Static storage supports grid resilience, accelerates renewable adoption, and underpins a new generation of energytech innovation — core to Scotland’s long-term economic and environmental goals.
3. Personalised Healthcare
As part of a wider ambition to make Scotland a global leader in health and longevity, Vision 2035 aims to enable personalised, preventative healthcare supported by secure data infrastructure.
Key focus areas include:
- Secure, integrated health data to support next-generation clinical research.
- National support for longevity science, enabling breakthroughs to translate into commercial and clinical impact.
- Strengthening the interface between the NHS, universities, and health tech innovators.

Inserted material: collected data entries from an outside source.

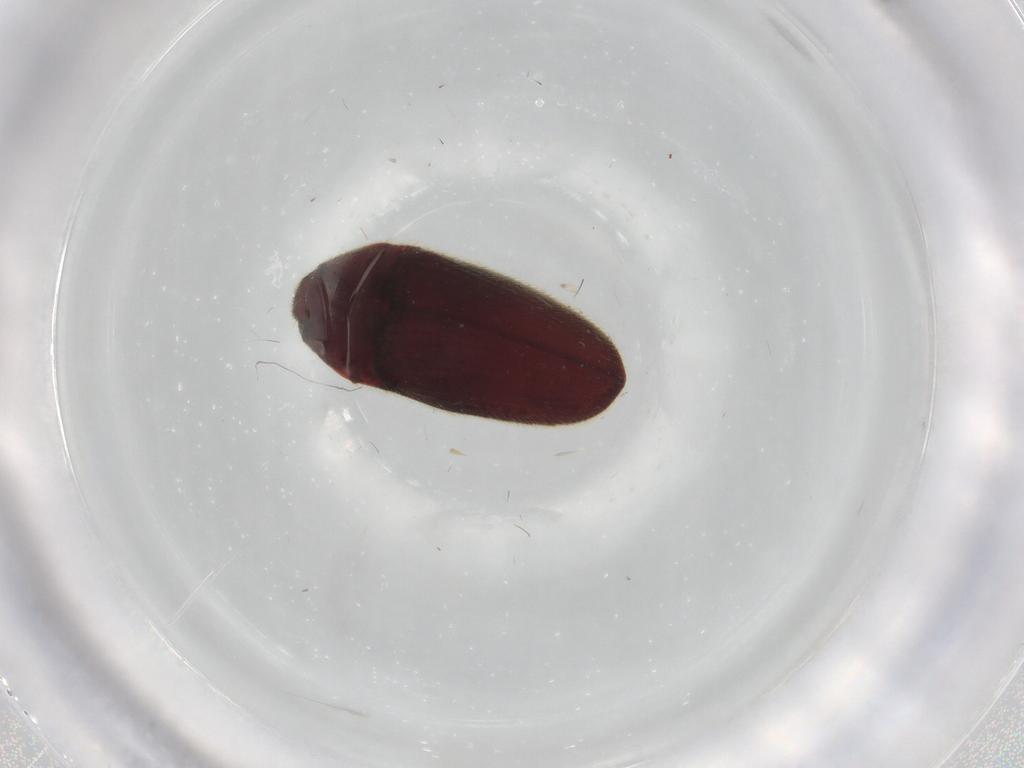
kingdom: Animalia
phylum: Arthropoda
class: Insecta
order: Coleoptera
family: Throscidae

This approach positions Scotland at the forefront of global health innovation, while improving outcomes for its citizens.

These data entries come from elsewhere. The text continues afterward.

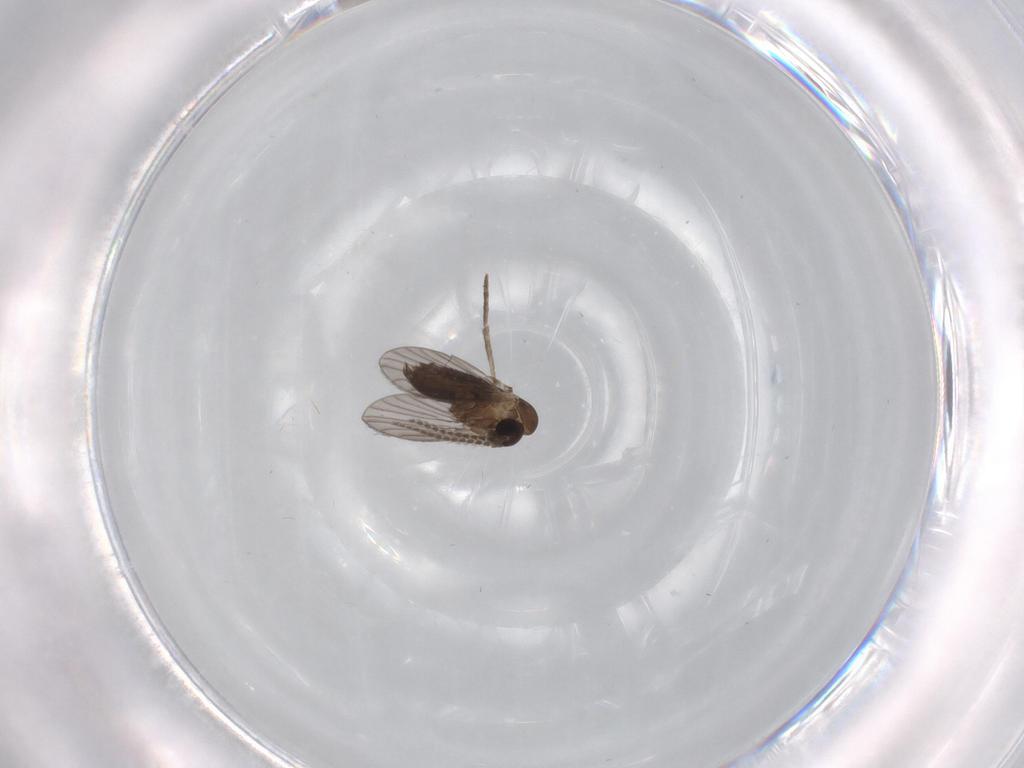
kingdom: Animalia
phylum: Arthropoda
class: Insecta
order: Diptera
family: Psychodidae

4. Advanced Connectivity & Critical Technologies
To underpin the digital economy of 2035, Vision 2035 argues that Scotland should further modernise telecoms infrastructure, strengthen semiconductor capabilities, and support the development of advanced connectivity technologies.
This includes:
- Upgrading national telecoms networks to next-generation standards.

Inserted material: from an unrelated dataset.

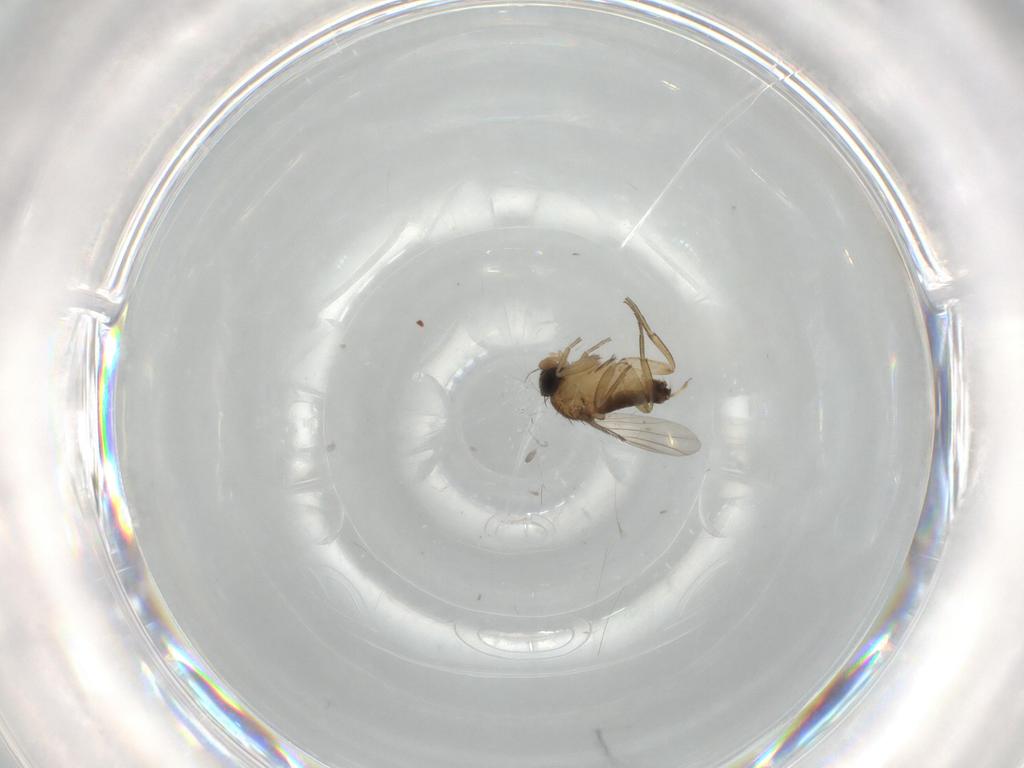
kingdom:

- Supporting progress across semiconductors, photonics, and enabling technologies.
- Building resilient supply chains in strategic technology areas.
Modern infrastructure ensures that Scotland’s high-growth sectors can compete globally while supporting inclusive digital participation.
Delivering Vision 2035: The Four Strategies
Vision 2035 positions Scotland to become a global leader in technology through bold, disruptive strategies and collaboration across government, business, and education.
To translate ambition into impact, Vision 2035 is structured around four ambitious, or moonshot, strategies:
1. 10x Global Capital
Attract global investment into Scotland by building a £100bn National Economic Investment Fund focused on high-growth sectors and national transformation. This fund aims to crowd in global private capital and anchor world‑class companies in Scotland.
This National Economic Investment Fund will be built through a partnership of the public, private, and third sectors. [please note: this is not via Scottish Government funding]
2. 10x Scale-ups
Build a world‑class founder support ecosystem through:
- A national Founders Institute
- A strengthened international footprint, including a Scotland presence in Silicon Valley
- Expanded access to operator-led learning, mentoring, and global networks
The goal is to help Scottish companies scale internationally, faster, and more confidently.
3. 10x Spinouts
Accelerate commercialisation of university research and NHS data by:
- Strengthening national pathways from discovery to venture formation
- Supporting interested researchers and clinicians to build investment‑ready ventures, while connecting founders with the researchers and clinicians needed to translate Scotland’s research strengths into commercial ventures.
- Building deeper integration between research institutions and global markets
4. 10x Purchasing, “Buy Scottish”
Use Scotland’s public and private sector purchasing power to:
- Create early domestic demand for Scottish products
- Support innovators and SMEs with real-world adoption opportunities
- Keep more economic value circulating within Scottish communities
This strategy aligns national procurement with national innovation priorities.